Schleusenwärter von Wanne-Eickel

Wanne hat Oberwasser

31. Mai 2014 | Gesellschaft Wirtschaft

Das riesige Binnenschiff aus Holland hat die Schleusenkammer kaum erreicht, da schließen sich bereits die beiden tonnenschweren Flügel des Stemmtores. Mit einer einfachen Tastenkombination an seinem Schaltpult setzt Schleusenwärter Reiner Blazejczak die Wassermassen im Rhein-Herne-Kanal in Bewegung. Knapp 20.000 Kubikmeter Wasser strömen jetzt durch die so genannten Längslaufverschlüsse in die Kammer und heben das Schiff vom Unter- ins Oberwasser.

  • Hat alles im Blick: Reiner Blazejczak ©Thomas Schmidt, Stadt Herne

20.000 Kubikmeter ist eine beachtliche Zahl. Umgerechnet sind das rund 100.000 befüllte Badewannen, die für den Niveauausgleich sorgen. „Der Höhenunterschied beträgt an der Schleuse Wanne-Eickel 8,40 Meter“, verrät Blazejczak, der im 1994 erbauten Tower als Schichtleiter fungiert und wie vier weitere Kollegen für das Wasser- und Schifffahrtsamt Duisburg-Meiderich arbeitet. Schon mit dem bloßen Auge ist zu erkennen, wie sich der schwere Frachter Zentimeter für Zentimeter langsam nach oben bewegt. Keine Viertelstunde später sieht der Kapitän bereits die grüne Ampel aufleuchten, die ihn zur Weiterfahrt auffordert. Die Schleusung des Holländers ist mit seiner Schrottladung und einer Gesamtlänge von 90 Metern schnell erledigt.
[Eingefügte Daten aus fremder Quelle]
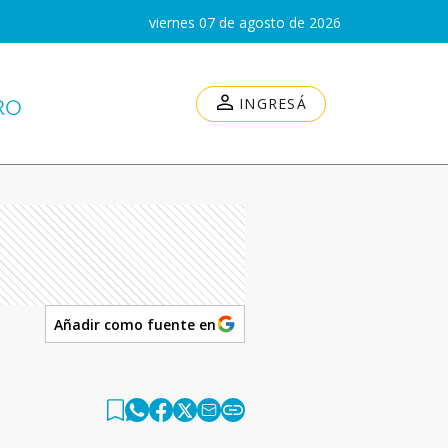
viernes 07 de agosto de 2026
INGRESÁ
Añadir como fuente en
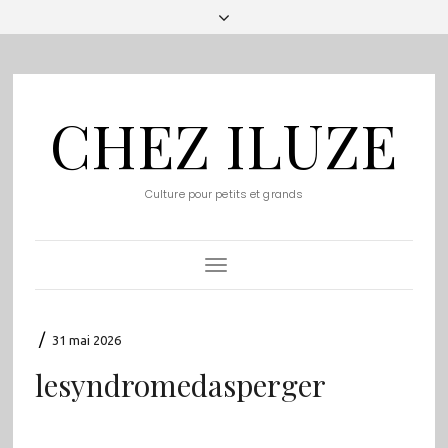
CHEZ ILUZE
Culture pour petits et grands
Toggle
Navigation
/
31 mai 2026
lesyndromedasperger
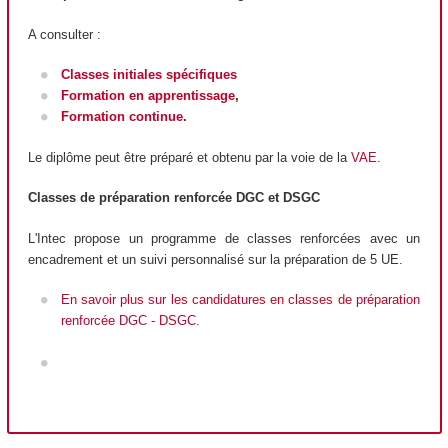
A consulter :
Classes initiales spécifiques
Formation en apprentissage
,
Formation continue
.
Le diplôme peut être préparé et obtenu par la voie de la
VAE
.
Classes de préparation renforcée DGC et DSGC
L'Intec propose un programme de classes renforcées avec un
encadrement et un suivi personnalisé sur la préparation de 5 UE.
En savoir plus sur les candidatures en classes de préparation
renforcée DGC - DSGC.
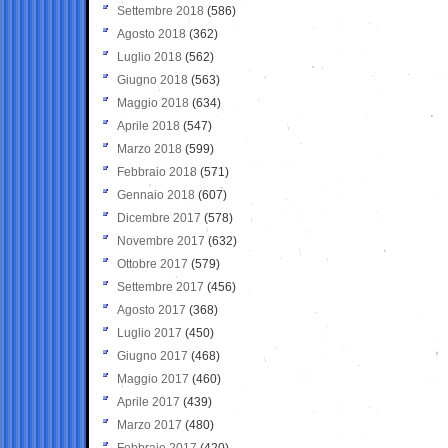
Settembre 2018
(586)
Agosto 2018
(362)
Luglio 2018
(562)
Giugno 2018
(563)
Maggio 2018
(634)
Aprile 2018
(547)
Marzo 2018
(599)
Febbraio 2018
(571)
Gennaio 2018
(607)
Dicembre 2017
(578)
Novembre 2017
(632)
Ottobre 2017
(579)
Settembre 2017
(456)
Agosto 2017
(368)
Luglio 2017
(450)
Giugno 2017
(468)
Maggio 2017
(460)
Aprile 2017
(439)
Marzo 2017
(480)
Febbraio 2017
(420)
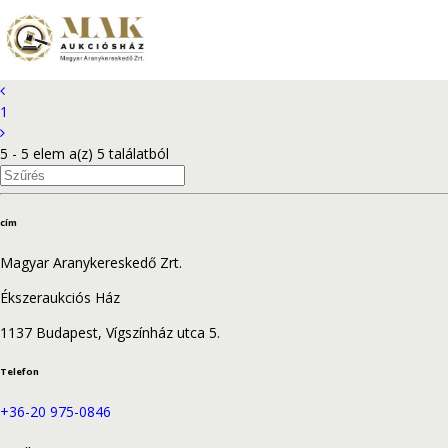
Aukciók
1
5 - 5 elem a(z) 5 találatból
cím
Magyar Aranykereskedő Zrt.
Ékszeraukciós Ház
1137 Budapest, Vígszínház utca 5.
Telefon
+36-20 975-0846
Länger hätte es gedauert, wenn zwei dieser Schiffe nacheinander die Kammer gefahren wären. „Auch das wäre kein Problem“, betont der 63-jährige Schleusenwärter und fügt hinzu: „Die Schleuse hat eine Länge von insgesamt 190 Metern, da passen auch noch Koppelverbände rein, die es auf 186,5 Meter bringen.“

Kapitäne melden sich per Funk

So ein Riese des Rhein-Herne-Kanals ist allerdings an diesem Morgen nicht in Sicht und hat sich auch noch nicht angekündigt. Denn bevor der Schleusenwärter seine Kundschaft auf der Wasserstraße sieht, melden sich die Kapitäne per Funk an. Mit gutem Grund: Jeder „Passagier“ der Schleusenkammer wird in einem Logbuch dokumentiert. Wie oft der gelernte Maschinenschlosser schon mit der ankommenden Besatzung gesprochen hat, lässt sich kaum erahnen. Seit 1979 hat der heutige Betriebsstellenleiter in Wanne-Eickel die Verantwortung für den reibungslosen Schiffsverkehr, wie übrigens auch zuvor schon in Essen-Dellwig. Als vor 35 Jahren der Wechsel nach Wanne-Eickel erfolgte, sah der Arbeitstag noch etwas anders aus. „Da gab es den Turm noch nicht.

An der alten Schleusenanlage, die mit ihrem Hubtor ja noch zu sehen ist, gab es zwei kleine Schleusenwärter-Häuschen.

  • Schleusenwärter Reiner Blazejczak hat fast sein ganzes Leben an der Schleuse verbracht. © Thomas Schmidt, Stadt Herne

40 bis 50 Schiffe täglich

Eins am Ober-, eins am Unterwasser, da ist man dann bei jedem Schleusengang immer hin und her gelaufen.“ Heute ist es im Tower etwas bequemer. Am Schaltpult befindet sich ein Monitor, der gleich vier verschiedene Kameraeinstellungen zeigt. Zum Teil sind sie sogar so am Ufer ausgerichtet, dass sie die großen Transportkähne schon zeigen, obwohl sie um eine lange Kurve kommend noch gar nicht auf dem Wasser zu sehen sind. 40 bis 50 solcher Schiffe nutzen noch heute täglich den Rhein-Herne-Kanal. Damit ist klar, die beliebte Wasserstraße wird auch 100 Jahre nach der Eröffnung noch lange nicht in Rente geschickt. Bei Reiner Blazejczak ist das anders: Er wird noch in diesem Jahr zum letzten mal seine „20.000-Kubikmeter-Badewanne“ füllen.